Breastfeeding Disparities Report

Report Pinpoints Significant Inequities in Breastfeeding Rates by Race/Ethnicity, Hospital of Delivery and Other Factors

Released May 13, 2019

Report Examines Infant Feeding Disparities
in Los Angeles County:
Pinpoints Significant Inequities in Breastfeeding Rates
by Race/Ethnicity, Hospital of Delivery and Other Factors

Read the Full Report Here

In October of 2018, BreastfeedLA organized a summit to explore new frameworks to understand and address breastfeeding inequities. In a report released today, BreastfeedLA has brought new data to light that examines the many factors that contribute to infant feeding disparities in LA County.

Nakeisha Robinson, equity summit co-chair says that a “crucial element for unpacking the multilayered factors impacting infant feeding disparities was the involvement of a diverse planning committee at the decision-making level. The executive committee consisted of mixed race/ethnicity, interprofessional, and gender-inclusive members to ensure the report delved into culturally relevant inclusive issues and addressed long-standing historical systemic barriers for not only parents and infants, but also lactation and public health professionals in LA County.”

Addressing infant feeding disparities is an important focus for BreastfeedLA due to stark racial disparities in infant mortality for Black infants in LA County, who are 3 times more likely to die in the first year of life than white infants. Breastfeeding is an important strategy to lower infant mortality rates. The report found that the areas of LA County with the highest rates of infant mortality also have the lowest rates of exclusive breastfeeding at 3 months, the fewest lactation support resources and the highest number of households with annual incomes between $12,813 and $41,400.

Melisa Acoba, equity summit co-chair, says that “the summit enabled us to acquire a new language to understand and communicate the ways that systemic racism affects breastfeeding rates. By naming the problem, we can begin to heal and build trust between patients and providers.”

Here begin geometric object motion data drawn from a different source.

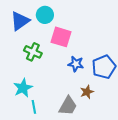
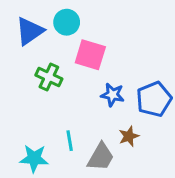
cyan star: (23, 88) -> (34, 158), moved, turned 30
cyan line: (34, 107) -> (70, 141), moved

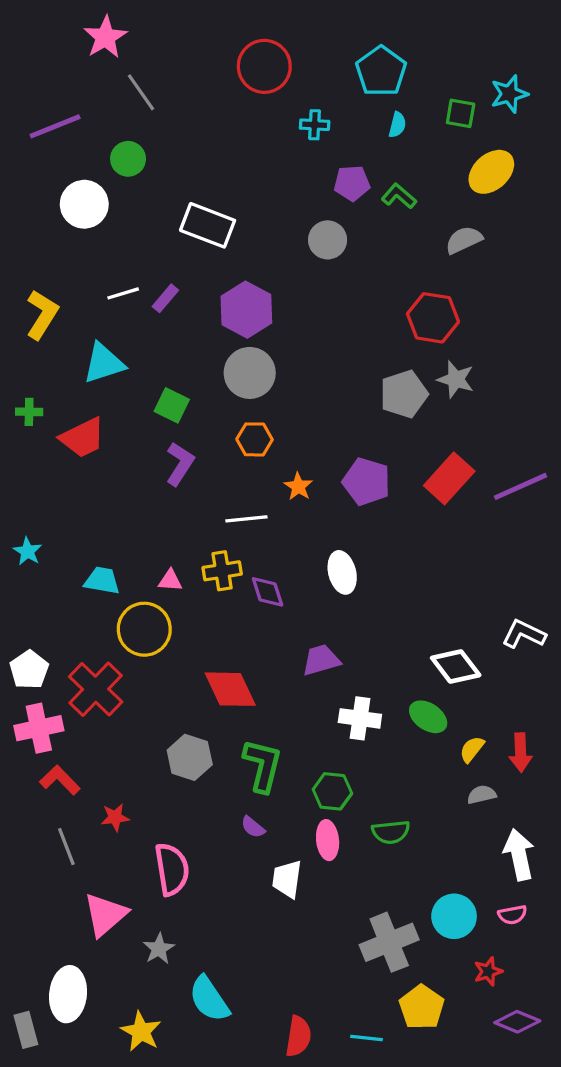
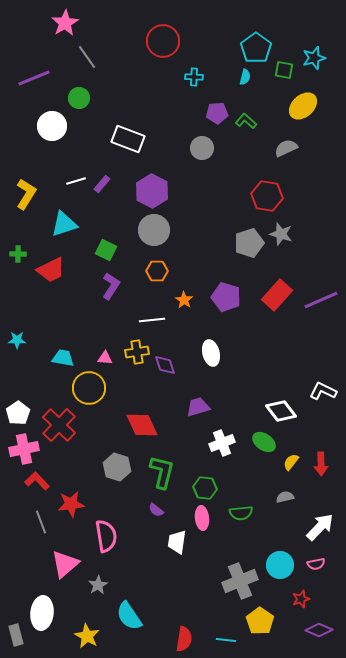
cyan pentagon: (381, 71) -> (256, 48), moved
cyan star: (27, 551) -> (17, 340), turned -30
white cross: (360, 718) -> (222, 443), turned -30
gray semicircle: (482, 795) -> (285, 497), moved
red star: (115, 817) -> (71, 504), size x1.5
white arrow: (519, 855) -> (320, 527), turned 56

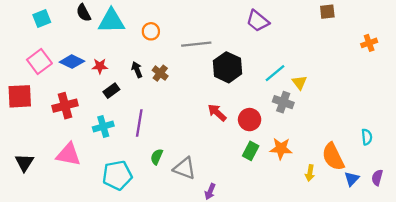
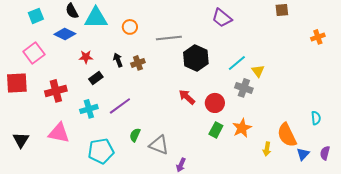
blue diamond: (72, 62) -> (65, 34), moved
brown cross: (160, 73) -> (138, 63), turned 32
purple line: (139, 123) -> (120, 106), turned 45
orange star: (281, 149) -> (242, 128), turned -30

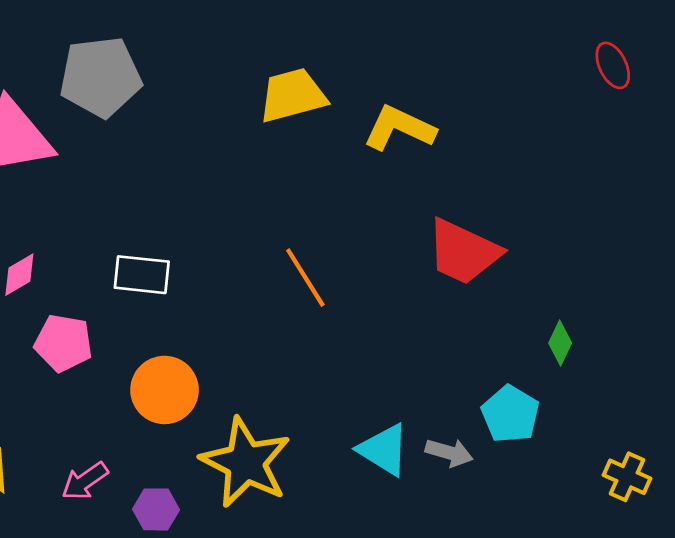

Data from the report indicates that in almost every birthing hospital in LA County, infants of color are less likely than white infants to be exclusively breastfed at hospital discharge. Additionally, there are several hospitals in LA County that were Baby-Friendly in 2016 and were no longer Baby-Friendly in 2017. All of those hospitals saw decreases in breastfeeding rates in 2017, and decreases were larger for infants of color.  The Baby-Friendly Hospital Initiative (BFHI) was launched by WHO and UNICEF in 1991. The initiative has measurable and proven impact, increasing the likelihood of babies being exclusively breastfed for the first six months.  A new paper published in Pediatrics links successful implementation of Baby-Friendly practices in the southern U.S. with increases in breastfeeding rates and improved, evidence-based care. The changes were especially positive for African-American women.

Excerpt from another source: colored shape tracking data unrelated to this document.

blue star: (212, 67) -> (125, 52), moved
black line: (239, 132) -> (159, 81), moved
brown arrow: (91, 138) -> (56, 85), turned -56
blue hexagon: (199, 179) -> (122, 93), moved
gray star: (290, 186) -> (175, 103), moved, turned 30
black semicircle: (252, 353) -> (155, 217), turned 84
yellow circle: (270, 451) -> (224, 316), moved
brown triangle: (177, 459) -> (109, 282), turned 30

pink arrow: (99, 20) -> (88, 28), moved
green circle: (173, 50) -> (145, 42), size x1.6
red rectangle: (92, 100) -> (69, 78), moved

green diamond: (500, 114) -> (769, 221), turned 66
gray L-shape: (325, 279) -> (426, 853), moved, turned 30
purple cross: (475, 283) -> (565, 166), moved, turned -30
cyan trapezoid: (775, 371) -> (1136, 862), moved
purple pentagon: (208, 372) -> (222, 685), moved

The report explores disparities in awareness of paid family leave by race/ethnicity, income and education level, and highlights access to paid family leave as an important source of support for the health of all parents.

The report includes results from a BreastfeedLA survey of lactation professionals that found that lactation professionals of color are underrepresented in the lactation workforce. This survey also found that while 11% of LA County residents speak an Asian or Pacific Islander language, less than 4.5% of survey respondents spoke one of these languages.

BreastfeedLA’s report includes recommendations for hospitals as well as organizations that work with pregnant people and new parents.

“BreastfeedLA’s work is grounded in diversity, inclusion, and equity to facilitate our mission of commitment to protecting, promoting, and supporting breastfeeding in the communities we serve,” says Arissa Palmer, executive director of BreastfeedLA, “We are committed to partnering with community stakeholders, advocates, and parents to close the breastfeeding disparities gap so that all individuals who want to breastfeed can have the support they need to accomplish their breastfeeding goals.”